Im Fuxenbus zum Gründungsfest

Advent, Advent, ein Lichtlein brennt: Jedes Jahr am ersten Wochenende der vorweihnachtlichen Zeit findet in Münster das Gründungsfest statt. Und ohne eine große Greifswalder Delegation ist es nur halb so schön! Deshalb machten sich dieses Jahr wieder zahlreiche Greifswalder Alemannen auf den Weg, um mit der gesamten Alemannenfamilie ein gemeinsames Wochenende zu verbringen.

Das Programm ist schnell erzählt (Kommers, Convente, Gesellschaftsabend, Messe), doch ist es natürlich das ganze Drumherum, was ein Gründungsfest immer wieder zu einer schönen Sache macht.

gruendungsfest10So fuhren wir am Freitag gut gelaunt mittags los und kamen trotz zahlreicher Pausen aufgrund schwacher Fuxenblasen knapp, aber pünktlich zum Kommers im Zwei-Löwen-Klub. Viele Alte Herren, ob nun in Greifswald oder Münster studiert, freuten sich über ein Wiedersehen oder Kennenlernen, und insbesondere die hohe Anzahl der Füxe sorgte für große Freude (und bereitwillige Spenden an die Fuxenkasse, die nach der Bestellung 8 neuer Mützen schon wieder deutlich leerer ist). Der Festredner Cbr. Wilhelm Siemen (Sd) erläuterte in seiner ausführlichen Rede die Struktur und das Engagement der Lions-Clubs in Deutschland, deren Governorratsvorsitzender er war, was bei den Anwesenden noch für das gesamte Wochenende für Diskussionsstoff sorgte.
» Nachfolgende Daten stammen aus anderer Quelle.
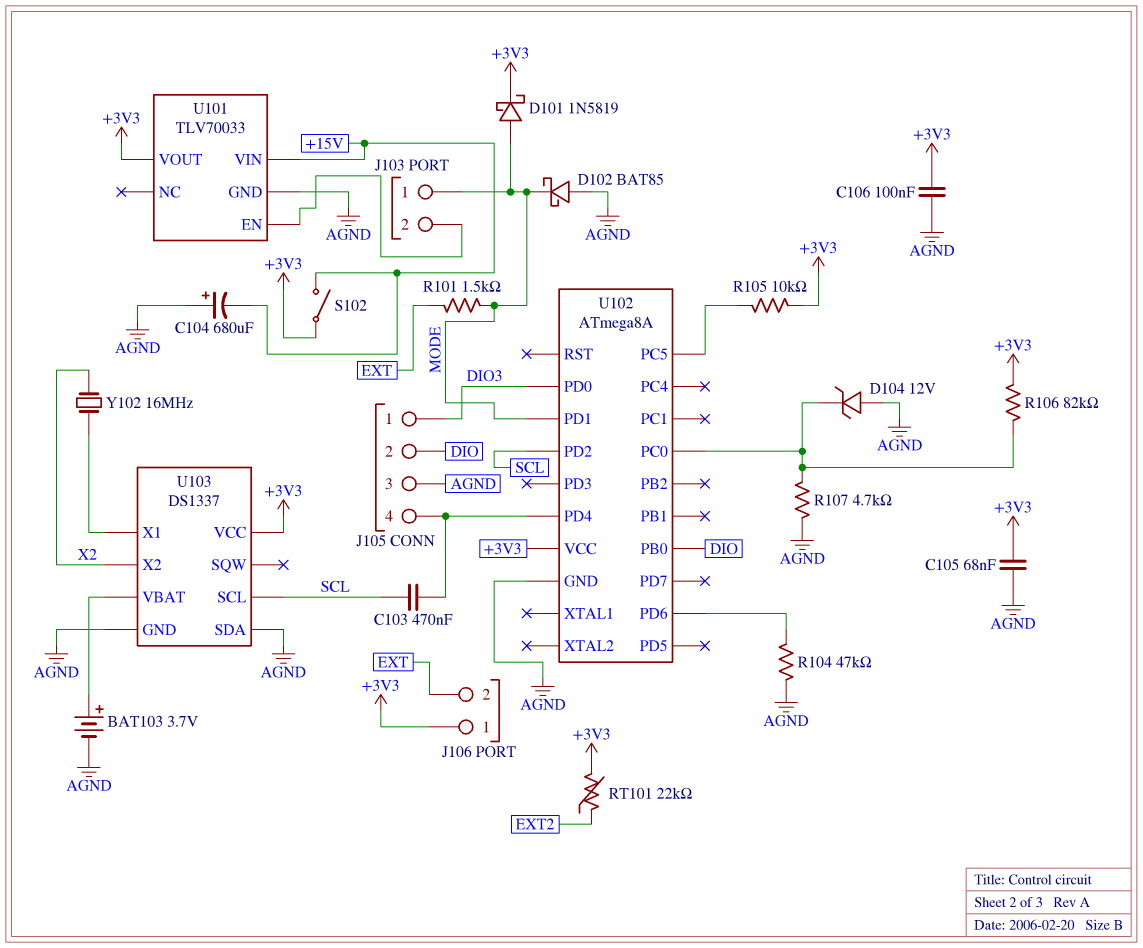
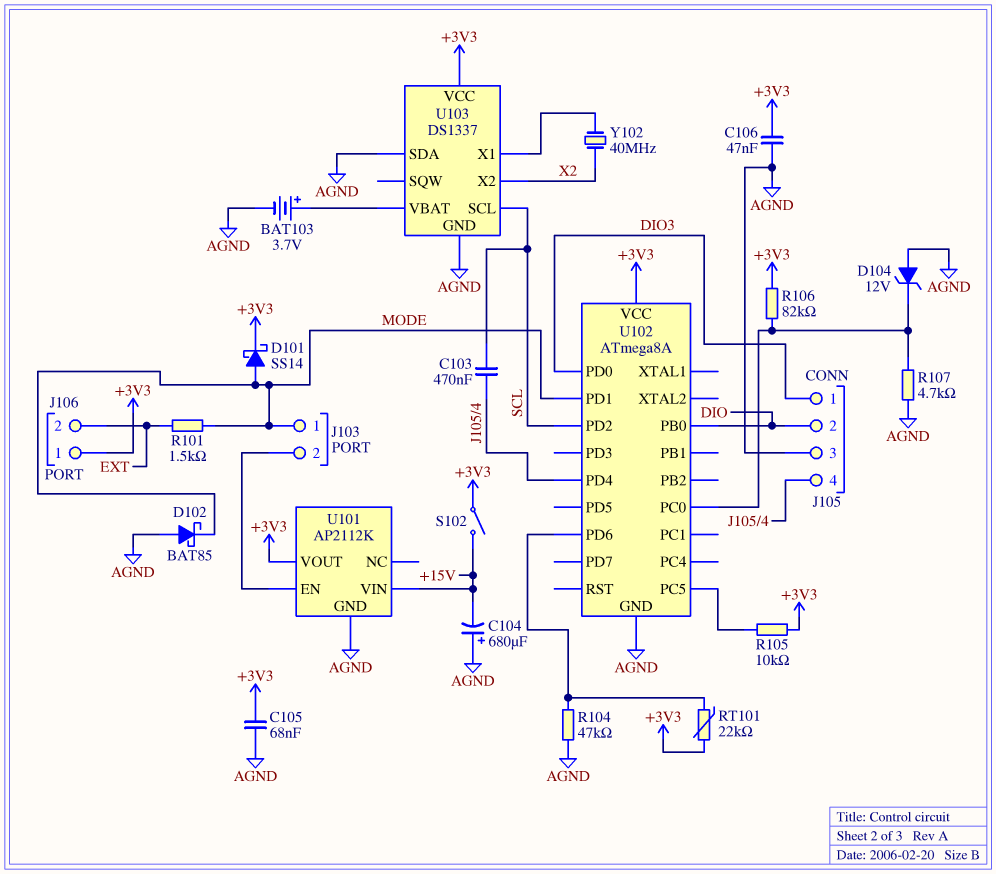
C106: 100nF (+3V3, AGND) -> 47nF (+3V3, AGND)
D101: schottky 1N5819 (A MODE, K +3V3) -> schottky SS14 (A MODE, K +3V3)
RT101: 22k (+3V3, EXT2) -> 22k (+3V3, U102/PD6)
U101: TLV70033 -> AP2112K
Y102: 16MHz (U103/X1, X2) -> 40MHz (U103/X1, X2)

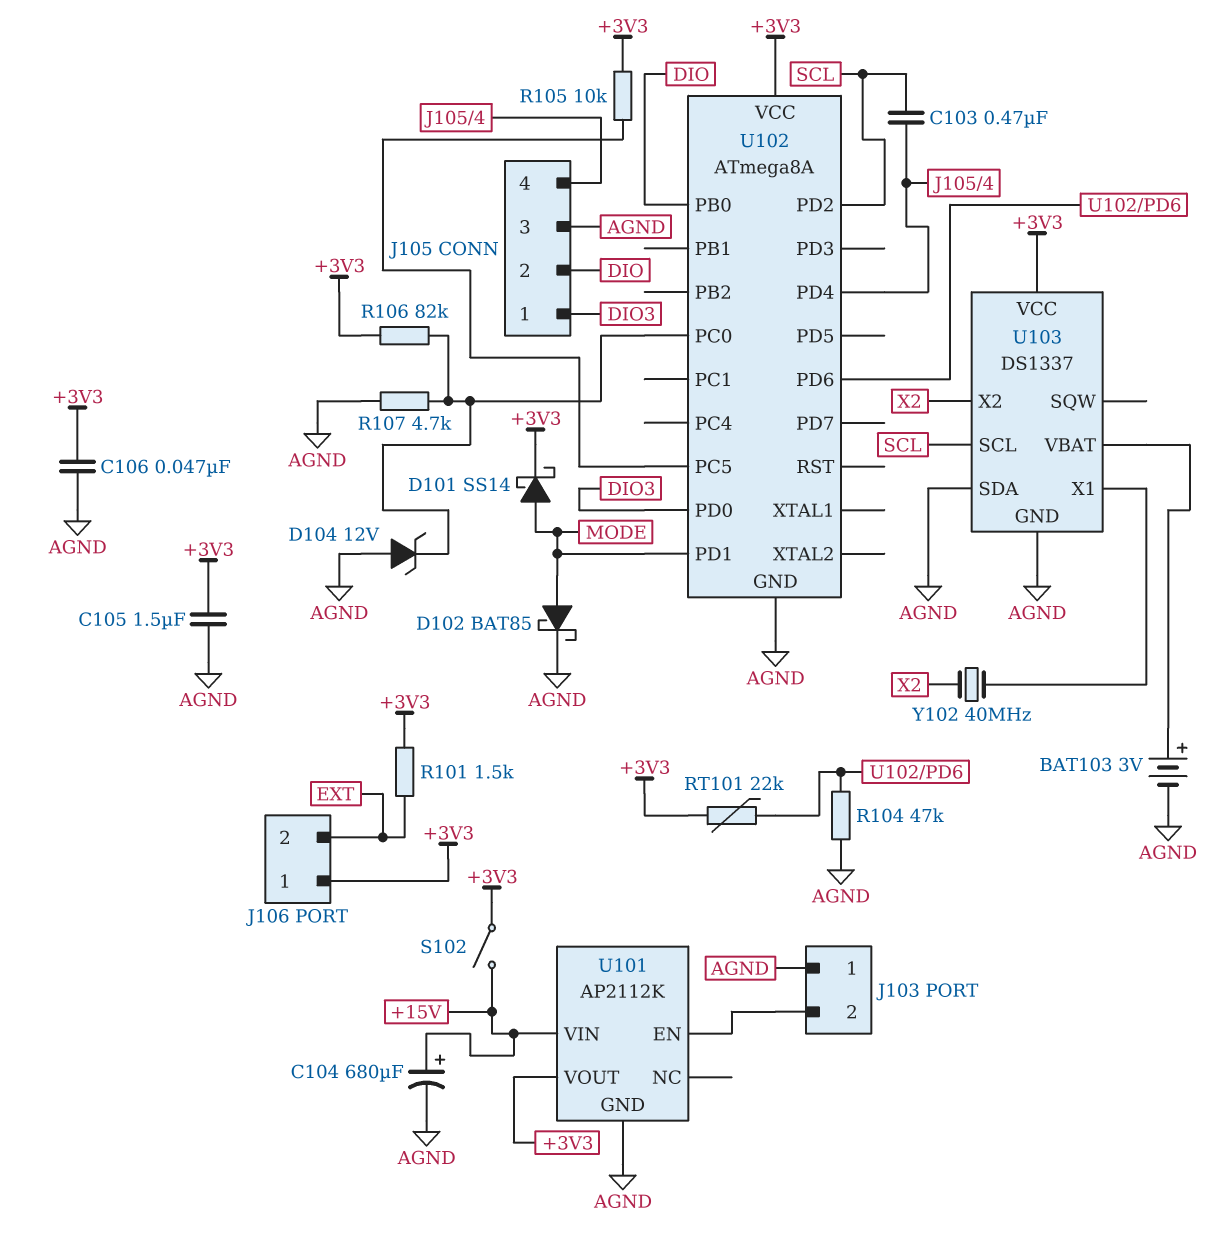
BAT103: 3.7V (plus U103/VBAT, minus AGND) -> 3V (plus U103/VBAT, minus AGND)
C104: 680uF (plus AGND, minus +15V) -> 680uF (plus +15V, minus AGND)
C105: 68nF (+3V3, AGND) -> 1.5uF (+3V3, AGND)
D102: schottky BAT85 (A AGND, K MODE) -> schottky BAT85 (A MODE, K AGND)
J103 pin 1: MODE -> AGND
R101: 1.5k (EXT, MODE) -> 1.5k (+3V3, EXT)

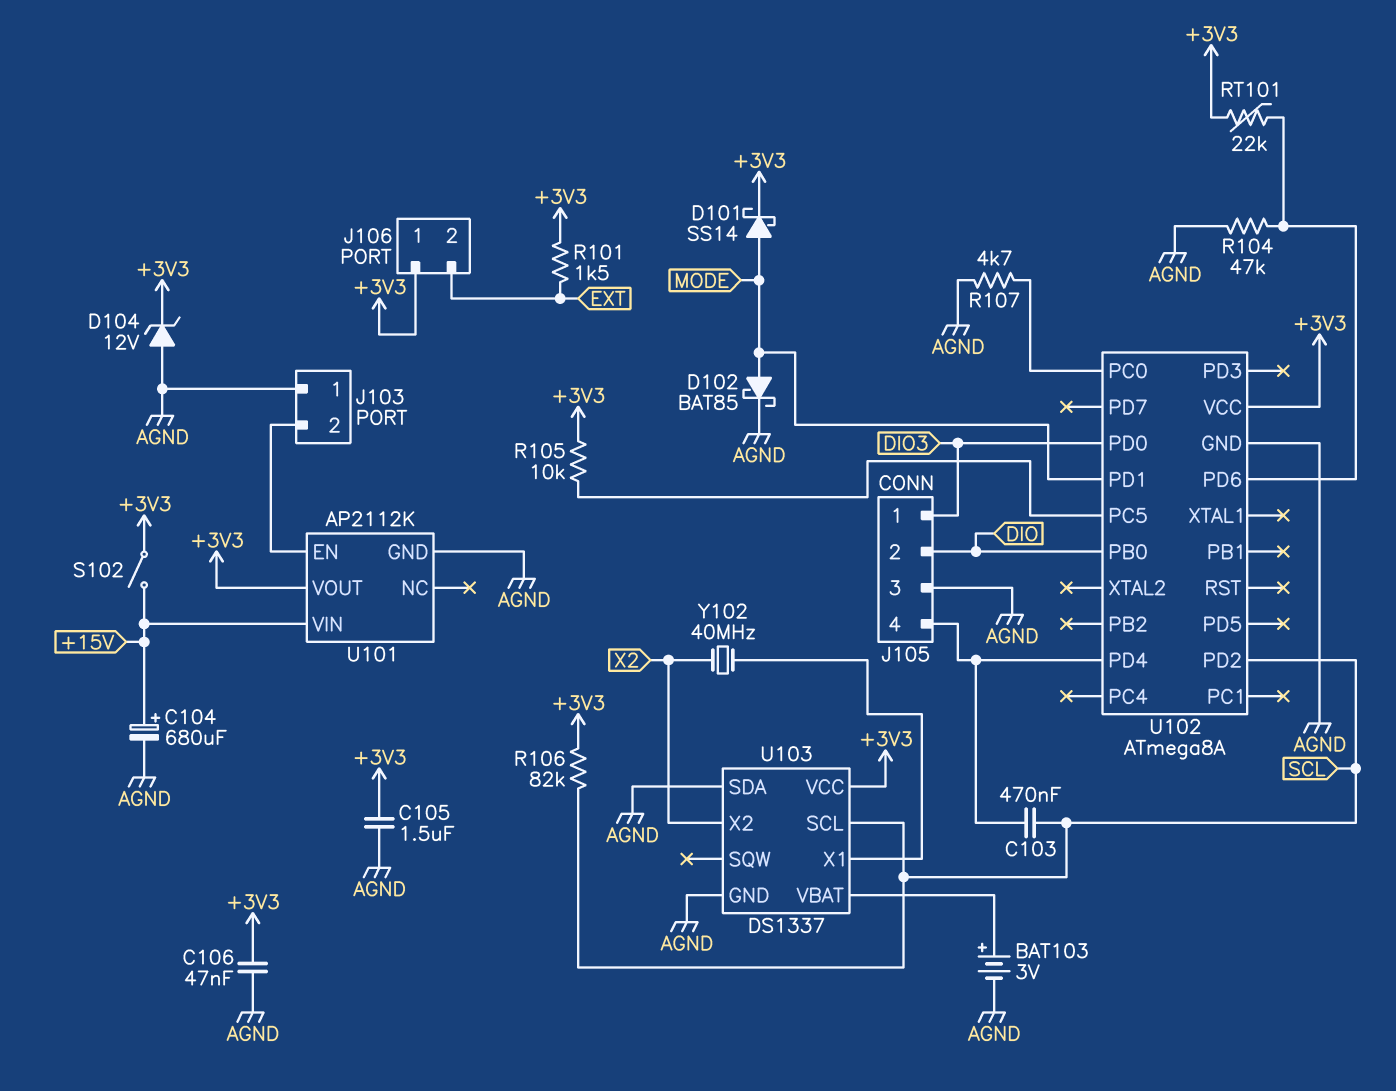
D104: zener 12V (A AGND, K U102/PC0) -> zener 12V (A AGND, K +3V3)
R106: 82k (+3V3, U102/PC0) -> 82k (+3V3, SCL)

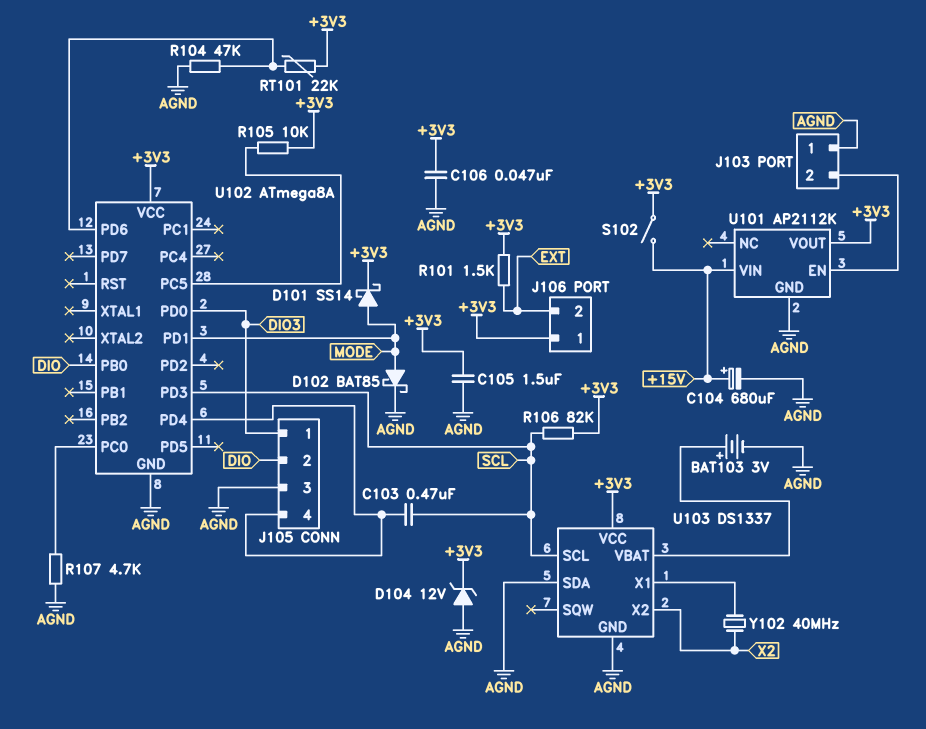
U102 pin PD2: SCL -> none
U102 pin PD3: none -> SCL

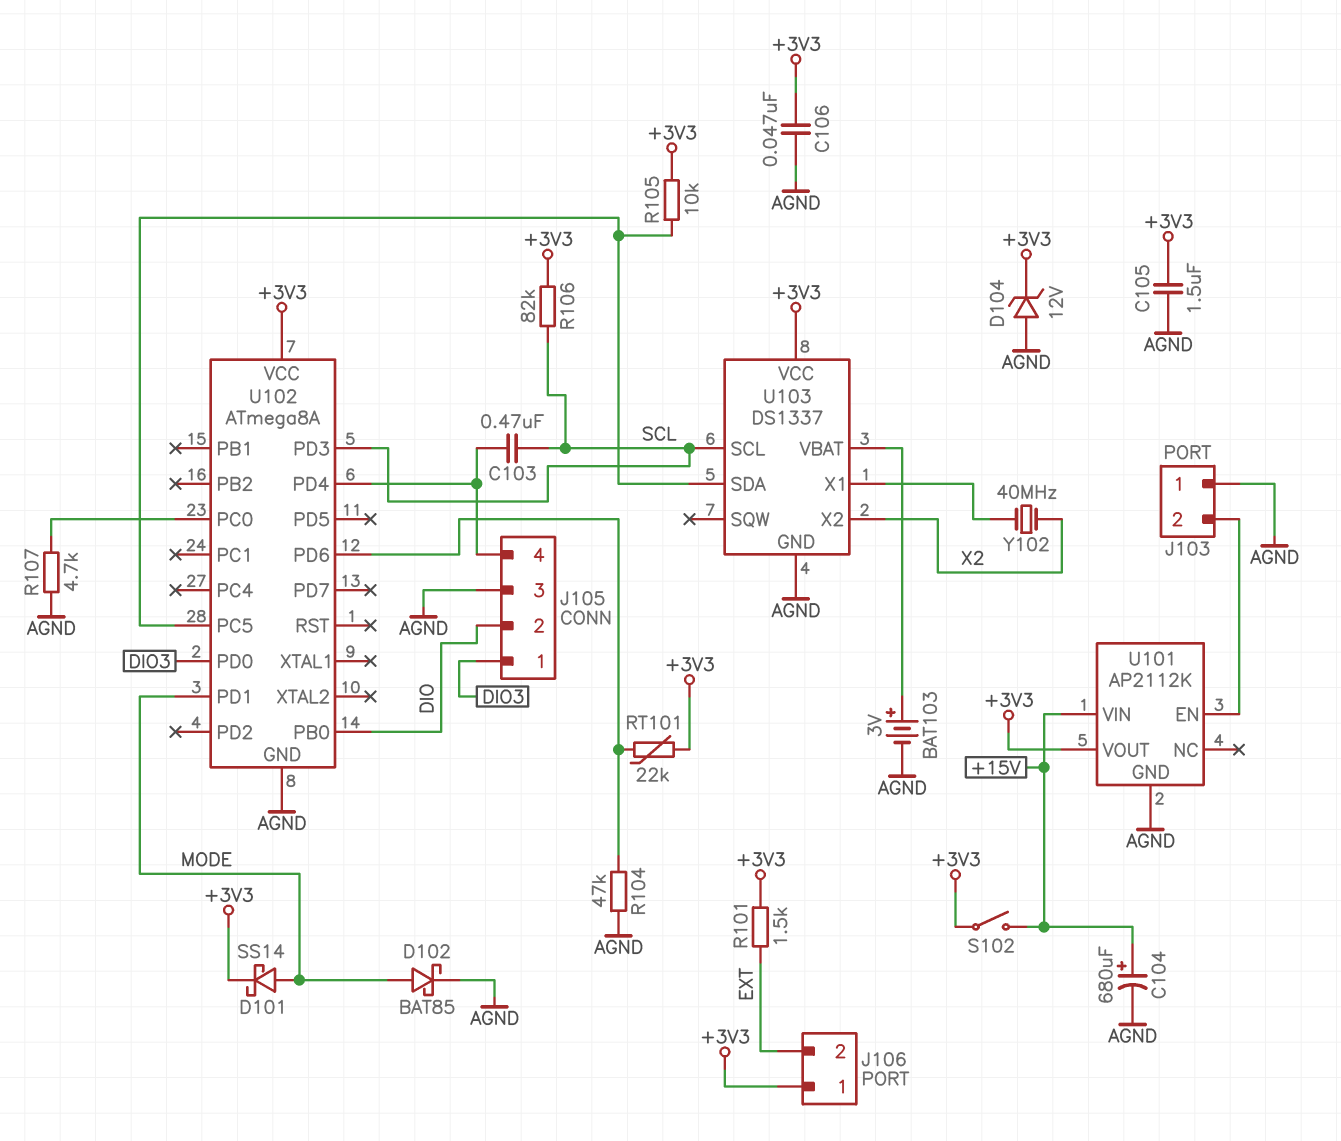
U103 pin SDA: AGND -> U102/PC5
Bbr. Alexander Kerkhoff konnte zum Kommers den Fuxenstall mit dem Aufstieg in den Burschensalon verlassen. 5 verliehene Hundert-Semester-Bänder zeugen von der Beständigkeit unseres Lebensbundes auch über das Studium hinaus bis ins hohe Alter. Im Anschluß an den Kommers wurde noch ausgiebig im Klub und später – mit Zwischenstopp im Nordstern – auf dem Haus weitergefeiert.

Der Samstag begann – teils noch etwas müde vom Vorabend – mit den Conventen. Anschließend ging es entweder in die Stadt, um dort den Weihnachtsmarkt aufzusuchen, oder zurück an den Tresen. Nach Glühwein, Eierpunsch und Bier fanden dann doch alle zum Gesellschaftsabend wieder den Weg zurück zum Haus, wo der Consenior zunächst die Damenrede hielt; anschließend gab es ein vorzügliches westfälisches Buffet mit Pfefferpotthast, Backschinken, Schwarzwurzeln und anderen Köstlichkeiten. Nach dieser Stärkung suchte auch noch der Hl. Nikolaus – leicht verfrüht – das Alemannenhaus auf und verteile Geschenke für Klein und Groß. Die Geselligkeit kam an dem Abend nicht zu kurz; Gespräche und Diskussionen unter den Bundesbrüdern, die sich vielfach nur einmal im Jahr sehen, dauerten bis in die Morgenstunden an.

Am Sonntag fand die Messe wie immer mit Bbr. Winfrid Cramer in der Kapelle der Hildegardisschule statt. In seiner Predigt wies Bbr. Cramer darauf hin, daß alles Dunkel der Adventszeit – was auch in den Lesungstexten vorkommt – letztendlich im Lichte des Weihnachtsfestes mündet. Anschließend ging es zur mittäglichen Stärkung aufs Haus zurück; bei Hochzeits- und Kartoffelsuppe klang das Stiftungsfest gemütlich aus. Einige Bundesbrüder zog es danach nochmals auf den Weihnachtsmarkt, doch für den Großteil der Greifswalder hieß es dann bereits wieder Abschied nehmen. Eine lange Autofahrt später erreichten wir müde, aber zufrieden, das heimische Haus.

Es war wie immer ein tolles Fest. Ein besonderer Dank an dieser Stelle nochmals den Münsteraner Chargen und dem Aktivensenior Richard-Viktor Hagemann, der durch seine souveräne Leitung zu überzeugen wußte. Die Greifswalder Aktivitas freut sich schon auf den Gegenbesuch der Münsteraner Bundesbrüder – sei es zur Abkneipe oder Pfingsten zum Stiftungsfest.